**Consigna A:** Indique si cada una de las siguientes afirmaciones concuerda con el texto sobre la depresión, respondiendo sí o no y citando literalmente las palabras del texto que lo deciden: (i) la depresión mayor es más frecuente entre los 18 y 29 años que en los mayores de 60 años; (ii) se conocen las causas de la depresión; (iii) la depresión solo se presenta en personas con antecedentes familiares de depresión.
**Consigna B:** Prosiga el texto sobre la depresión a partir de su última oración.

**Texto para análisis:**
☆ ☆ ☆ ☆ ☆
¿QUÉ ES LA DEPRESIÓN?
La depresión es un trastorno mental caracterizado fundamentalmente por la tristeza y el desánimo. Se asocia, además, con alteraciones físicas y cognitivas, ya que afecta al desarrollo funcional del paciente, así como a las relaciones sociales o al lenguaje.
El trastorno depresivo denominado mayor es el más frecuente, es a este al que nos referimos al hablar de depresión. Lo padecen en torno a un 7% de personas en el mundo, principalmente mujeres, y es tres veces más frecuente entre los 18 y 29 años, que en los mayores de 60 años.
Es, además, una de las patologías más frecuentes en las consultas de Atención Primaria y la primera causa de atención psiquiátrica y de discapacidad derivada de problemas mentales. No se conocen las causas, pero sí hay múltiples factores que pueden desencadenar la enfermedad.
El tratamiento con psicofármacos y/o psicoterapia, consiguen, en la mayoría de los casos, aliviar parcialmente o en su totalidad los síntomas. Una vez se han superado los síntomas de la depresión, conviene seguir bajo tratamiento el tiempo que estime un profesional médico para evitar posibles recaídas.
Algunas investigaciones indican que el riesgo genético para la depresión es el resultado de la influencia de varios genes que actúan junto con factores ambientales y otros factores de riesgo.
Algunos tipos de depresión tienden a darse en familias. Sin embargo, la depresión también puede ocurrir en personas sin antecedentes familiares de depresión. No todas las personas con enfermedades depresivas experimentan los mismos síntomas. La gravedad, frecuencia y duración de los síntomas varían dependiendo de la persona y su enfermedad en particular.
☆ ☆ ☆ ☆ ☆
**Los datos:**
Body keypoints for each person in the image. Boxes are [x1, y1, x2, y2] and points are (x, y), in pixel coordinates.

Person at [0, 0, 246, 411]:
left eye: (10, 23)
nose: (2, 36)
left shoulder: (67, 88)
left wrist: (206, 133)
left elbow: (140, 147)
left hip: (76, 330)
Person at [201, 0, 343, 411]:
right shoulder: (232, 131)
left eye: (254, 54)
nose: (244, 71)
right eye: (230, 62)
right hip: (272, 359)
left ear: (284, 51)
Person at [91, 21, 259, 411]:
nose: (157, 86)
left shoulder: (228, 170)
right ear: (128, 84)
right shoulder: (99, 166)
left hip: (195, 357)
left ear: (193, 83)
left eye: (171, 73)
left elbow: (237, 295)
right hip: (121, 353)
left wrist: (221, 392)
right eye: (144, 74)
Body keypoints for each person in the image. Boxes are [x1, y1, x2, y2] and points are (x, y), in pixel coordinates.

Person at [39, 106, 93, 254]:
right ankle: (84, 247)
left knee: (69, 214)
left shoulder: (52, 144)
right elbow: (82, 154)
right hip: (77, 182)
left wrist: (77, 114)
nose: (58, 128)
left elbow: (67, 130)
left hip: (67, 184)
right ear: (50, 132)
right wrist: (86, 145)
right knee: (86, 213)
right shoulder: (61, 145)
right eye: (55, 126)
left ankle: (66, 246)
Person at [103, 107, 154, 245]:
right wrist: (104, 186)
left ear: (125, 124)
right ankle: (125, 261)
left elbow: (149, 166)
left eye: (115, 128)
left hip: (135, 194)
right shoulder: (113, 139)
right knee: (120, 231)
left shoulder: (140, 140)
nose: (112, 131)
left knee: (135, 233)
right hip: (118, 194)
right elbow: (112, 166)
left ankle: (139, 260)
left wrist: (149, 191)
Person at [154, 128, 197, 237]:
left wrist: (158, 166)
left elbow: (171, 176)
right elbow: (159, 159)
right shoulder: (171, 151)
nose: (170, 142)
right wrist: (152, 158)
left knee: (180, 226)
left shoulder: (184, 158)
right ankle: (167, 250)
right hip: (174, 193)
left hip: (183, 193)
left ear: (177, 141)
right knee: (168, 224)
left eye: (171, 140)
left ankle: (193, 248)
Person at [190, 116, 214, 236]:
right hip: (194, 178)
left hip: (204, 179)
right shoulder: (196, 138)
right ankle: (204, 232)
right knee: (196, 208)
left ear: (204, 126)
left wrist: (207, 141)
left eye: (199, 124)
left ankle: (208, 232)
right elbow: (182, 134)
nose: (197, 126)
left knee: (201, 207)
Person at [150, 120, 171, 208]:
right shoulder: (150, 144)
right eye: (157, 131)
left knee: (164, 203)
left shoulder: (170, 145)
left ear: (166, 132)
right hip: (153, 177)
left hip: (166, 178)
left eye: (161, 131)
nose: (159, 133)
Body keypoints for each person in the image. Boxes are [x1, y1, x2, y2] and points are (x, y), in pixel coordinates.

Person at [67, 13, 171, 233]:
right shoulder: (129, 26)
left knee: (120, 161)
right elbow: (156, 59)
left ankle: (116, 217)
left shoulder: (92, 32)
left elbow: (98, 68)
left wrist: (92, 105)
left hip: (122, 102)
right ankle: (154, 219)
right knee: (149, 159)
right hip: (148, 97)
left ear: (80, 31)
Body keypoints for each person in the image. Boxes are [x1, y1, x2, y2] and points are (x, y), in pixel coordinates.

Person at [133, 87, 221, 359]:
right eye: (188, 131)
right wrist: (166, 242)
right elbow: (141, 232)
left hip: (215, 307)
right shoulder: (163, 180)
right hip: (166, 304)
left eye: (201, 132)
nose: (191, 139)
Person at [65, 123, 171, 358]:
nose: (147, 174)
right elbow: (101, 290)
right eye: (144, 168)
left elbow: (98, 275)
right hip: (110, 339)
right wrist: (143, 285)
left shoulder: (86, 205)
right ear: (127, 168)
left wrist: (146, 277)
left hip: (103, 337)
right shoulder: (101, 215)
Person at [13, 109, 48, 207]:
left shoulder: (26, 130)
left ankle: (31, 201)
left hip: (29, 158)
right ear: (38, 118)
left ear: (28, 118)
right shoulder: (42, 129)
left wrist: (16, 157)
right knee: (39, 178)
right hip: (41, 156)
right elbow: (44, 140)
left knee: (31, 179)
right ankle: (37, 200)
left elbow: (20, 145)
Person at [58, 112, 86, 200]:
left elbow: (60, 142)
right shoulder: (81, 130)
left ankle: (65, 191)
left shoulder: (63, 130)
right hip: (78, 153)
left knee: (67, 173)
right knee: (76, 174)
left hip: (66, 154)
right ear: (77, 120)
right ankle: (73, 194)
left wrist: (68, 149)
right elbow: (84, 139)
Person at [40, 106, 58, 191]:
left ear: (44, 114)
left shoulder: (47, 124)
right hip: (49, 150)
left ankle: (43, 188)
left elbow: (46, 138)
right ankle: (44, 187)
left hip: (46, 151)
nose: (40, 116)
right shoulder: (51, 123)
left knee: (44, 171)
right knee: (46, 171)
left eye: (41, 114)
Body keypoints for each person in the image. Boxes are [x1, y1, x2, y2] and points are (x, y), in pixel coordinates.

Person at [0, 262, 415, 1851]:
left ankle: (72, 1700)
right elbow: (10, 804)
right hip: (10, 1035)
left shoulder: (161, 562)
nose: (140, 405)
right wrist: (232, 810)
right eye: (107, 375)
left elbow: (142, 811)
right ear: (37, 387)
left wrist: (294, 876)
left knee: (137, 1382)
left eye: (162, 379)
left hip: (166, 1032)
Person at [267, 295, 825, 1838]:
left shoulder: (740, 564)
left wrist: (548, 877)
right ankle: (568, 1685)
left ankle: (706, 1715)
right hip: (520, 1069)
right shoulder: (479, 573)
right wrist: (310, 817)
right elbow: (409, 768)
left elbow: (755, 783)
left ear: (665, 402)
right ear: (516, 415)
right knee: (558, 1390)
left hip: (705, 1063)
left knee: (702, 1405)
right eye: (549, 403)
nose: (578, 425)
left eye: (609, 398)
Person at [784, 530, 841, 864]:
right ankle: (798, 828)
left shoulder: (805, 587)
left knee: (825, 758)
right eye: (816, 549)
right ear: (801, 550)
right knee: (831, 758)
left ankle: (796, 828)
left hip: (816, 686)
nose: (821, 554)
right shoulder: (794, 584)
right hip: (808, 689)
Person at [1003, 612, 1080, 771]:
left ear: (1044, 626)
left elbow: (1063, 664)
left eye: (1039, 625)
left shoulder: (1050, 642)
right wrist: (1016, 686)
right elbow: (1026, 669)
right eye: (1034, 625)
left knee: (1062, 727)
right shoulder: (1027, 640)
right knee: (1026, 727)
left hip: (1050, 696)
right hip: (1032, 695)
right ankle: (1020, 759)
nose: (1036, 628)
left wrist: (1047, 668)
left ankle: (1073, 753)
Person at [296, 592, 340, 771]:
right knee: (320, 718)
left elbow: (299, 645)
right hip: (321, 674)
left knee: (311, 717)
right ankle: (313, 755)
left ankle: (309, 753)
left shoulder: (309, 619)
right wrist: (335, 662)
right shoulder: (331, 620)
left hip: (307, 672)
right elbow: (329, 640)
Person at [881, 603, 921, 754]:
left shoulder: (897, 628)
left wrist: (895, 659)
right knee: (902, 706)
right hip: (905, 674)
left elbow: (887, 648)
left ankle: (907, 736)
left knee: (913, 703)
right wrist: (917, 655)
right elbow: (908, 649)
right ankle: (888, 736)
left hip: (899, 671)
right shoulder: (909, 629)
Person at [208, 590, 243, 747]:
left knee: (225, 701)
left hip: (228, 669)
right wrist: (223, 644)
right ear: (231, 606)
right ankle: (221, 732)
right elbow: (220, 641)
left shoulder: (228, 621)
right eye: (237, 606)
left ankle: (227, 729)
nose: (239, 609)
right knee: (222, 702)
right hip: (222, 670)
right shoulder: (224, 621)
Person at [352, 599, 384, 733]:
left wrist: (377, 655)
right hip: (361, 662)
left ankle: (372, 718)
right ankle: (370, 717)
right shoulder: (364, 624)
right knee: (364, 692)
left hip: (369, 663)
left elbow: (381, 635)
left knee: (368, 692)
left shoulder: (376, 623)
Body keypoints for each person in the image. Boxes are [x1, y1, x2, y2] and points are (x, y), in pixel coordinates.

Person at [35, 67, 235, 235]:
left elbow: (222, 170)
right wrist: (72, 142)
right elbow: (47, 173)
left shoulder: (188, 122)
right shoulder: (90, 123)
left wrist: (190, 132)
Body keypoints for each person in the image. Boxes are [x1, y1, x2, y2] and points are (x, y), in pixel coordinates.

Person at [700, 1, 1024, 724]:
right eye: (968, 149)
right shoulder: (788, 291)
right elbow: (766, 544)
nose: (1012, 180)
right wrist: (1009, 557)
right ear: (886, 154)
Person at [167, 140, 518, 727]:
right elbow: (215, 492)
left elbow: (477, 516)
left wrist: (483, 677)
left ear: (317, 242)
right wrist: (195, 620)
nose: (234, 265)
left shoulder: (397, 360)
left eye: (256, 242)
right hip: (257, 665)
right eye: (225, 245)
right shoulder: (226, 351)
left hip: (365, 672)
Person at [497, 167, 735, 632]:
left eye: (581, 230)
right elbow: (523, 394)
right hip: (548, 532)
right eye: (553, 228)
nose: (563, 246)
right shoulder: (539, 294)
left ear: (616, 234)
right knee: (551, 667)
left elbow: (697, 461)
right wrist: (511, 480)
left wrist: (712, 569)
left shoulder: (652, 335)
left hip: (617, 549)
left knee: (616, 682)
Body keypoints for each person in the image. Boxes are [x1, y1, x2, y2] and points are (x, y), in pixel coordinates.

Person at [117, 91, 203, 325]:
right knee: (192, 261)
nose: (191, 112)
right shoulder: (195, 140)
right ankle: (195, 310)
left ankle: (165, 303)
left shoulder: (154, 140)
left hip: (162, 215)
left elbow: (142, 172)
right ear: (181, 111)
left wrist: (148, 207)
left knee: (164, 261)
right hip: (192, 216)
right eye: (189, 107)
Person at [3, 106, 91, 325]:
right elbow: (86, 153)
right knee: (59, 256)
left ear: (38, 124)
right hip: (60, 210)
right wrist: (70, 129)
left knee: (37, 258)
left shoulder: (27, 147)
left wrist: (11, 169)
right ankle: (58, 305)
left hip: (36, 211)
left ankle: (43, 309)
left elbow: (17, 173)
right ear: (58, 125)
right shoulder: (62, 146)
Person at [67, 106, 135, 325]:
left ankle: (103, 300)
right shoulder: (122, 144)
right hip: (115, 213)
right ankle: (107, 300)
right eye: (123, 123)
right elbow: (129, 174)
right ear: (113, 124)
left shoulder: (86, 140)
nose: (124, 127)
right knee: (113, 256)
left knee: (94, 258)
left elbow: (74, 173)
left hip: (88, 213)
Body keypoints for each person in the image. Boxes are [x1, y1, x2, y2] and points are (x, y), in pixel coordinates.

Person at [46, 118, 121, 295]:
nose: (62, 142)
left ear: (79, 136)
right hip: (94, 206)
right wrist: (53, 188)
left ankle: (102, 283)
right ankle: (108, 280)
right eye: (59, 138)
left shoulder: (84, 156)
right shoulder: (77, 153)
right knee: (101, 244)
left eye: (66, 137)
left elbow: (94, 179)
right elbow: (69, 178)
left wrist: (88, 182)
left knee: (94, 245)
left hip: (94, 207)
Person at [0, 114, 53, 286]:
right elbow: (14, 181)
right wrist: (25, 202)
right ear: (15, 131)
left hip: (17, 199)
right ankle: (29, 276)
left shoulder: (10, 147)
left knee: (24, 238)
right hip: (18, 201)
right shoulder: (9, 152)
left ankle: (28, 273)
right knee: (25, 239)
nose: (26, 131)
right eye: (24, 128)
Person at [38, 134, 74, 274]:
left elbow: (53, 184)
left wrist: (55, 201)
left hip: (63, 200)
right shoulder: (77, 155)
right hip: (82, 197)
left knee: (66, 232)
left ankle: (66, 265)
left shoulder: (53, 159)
☆ ☆ ☆ ☆ ☆
**Respuesta A:**
(i) Sí: «es tres veces más frecuente entre los 18 y 29 años, que en los mayores de 60 años».
(ii) No: «No se conocen las causas, pero sí hay múltiples factores que pueden desencadenar la enfermedad».
(iii) No: «la depresión también puede ocurrir en personas sin antecedentes familiares de depresión».

**Respuesta B:**
Si bien la depresión puede producirse sólo una vez en la vida; por lo general, las personas tienen varios episodios de depresión. Durante estos episodios, los síntomas se producen durante gran parte del día, casi todos los días y pueden consistir en:
- Sentimientos de tristeza, ganas de llorar, vacío o desesperanza
- Arrebatos de enojo, irritabilidad o frustración, incluso por asuntos de poca importancia
- Pérdida de interés o placer por la mayoría de las actividades habituales o todas, como las relaciones sexuales, los pasatiempos o los deportes
- Alteraciones del sueño, como insomnio o dormir demasiado
- Cansancio y falta de energía, por lo que incluso las tareas pequeñas requieren un esfuerzo mayor
- Falta de apetito y adelgazamiento, o más antojos de comida y aumento de peso
- Ansiedad, agitación o inquietud
- Lentitud para razonar, hablar y hacer movimientos corporales
- Sentimientos de inutilidad o culpa, fijación en fracasos del pasado o autorreproches
- Dificultad para pensar, concentrarse, tomar decisiones y recordar cosas
- Pensamientos frecuentes o recurrentes sobre la muerte, pensamientos suicidas, intentos suicidas o suicidio
Para muchas personas con depresión, los síntomas suelen ser lo suficientemente graves para causar problemas evidentes en las actividades cotidianas, como el trabajo, la escuela, las actividades sociales o las relaciones con otras personas. Algunas pueden sentirse infelices o tristes en general sin saber realmente porqué.
Síntomas de depresión en niños y adolescentes
Los signos y síntomas frecuentes de depresión en los niños y adolescentes son similares a aquellos en los adultos, pero puede haber algunas diferencias. En los niños más pequeños, los síntomas de depresión pueden consistir en tristeza, irritabilidad, apego, preocupación, dolores, negarse a ir a la escuela o bajo peso.
En los adolescentes, los síntomas pueden comprender tristeza, irritabilidad, sentirse negativo e inútil, ira, bajo rendimiento o poca asistencia a la escuela, sentirse incomprendido y extremadamente sensible, consumir drogas de uso recreativo o alcohol, comer o dormir demasiado, autolesionarse, perder el interés por las actividades habituales y evitar la interacción social.
La depresión no es una parte normal del envejecimiento, y nunca debe tomarse a la ligera. Lamentablemente, la depresión a menudo no se diagnostica ni se trata en adultos mayores, quienes pueden sentir reticencia a buscar ayuda. Los síntomas de la depresión pueden ser diferentes o menos evidentes en los adultos mayores, entre ellos:
Problemas de memoria o cambios en la personalidad.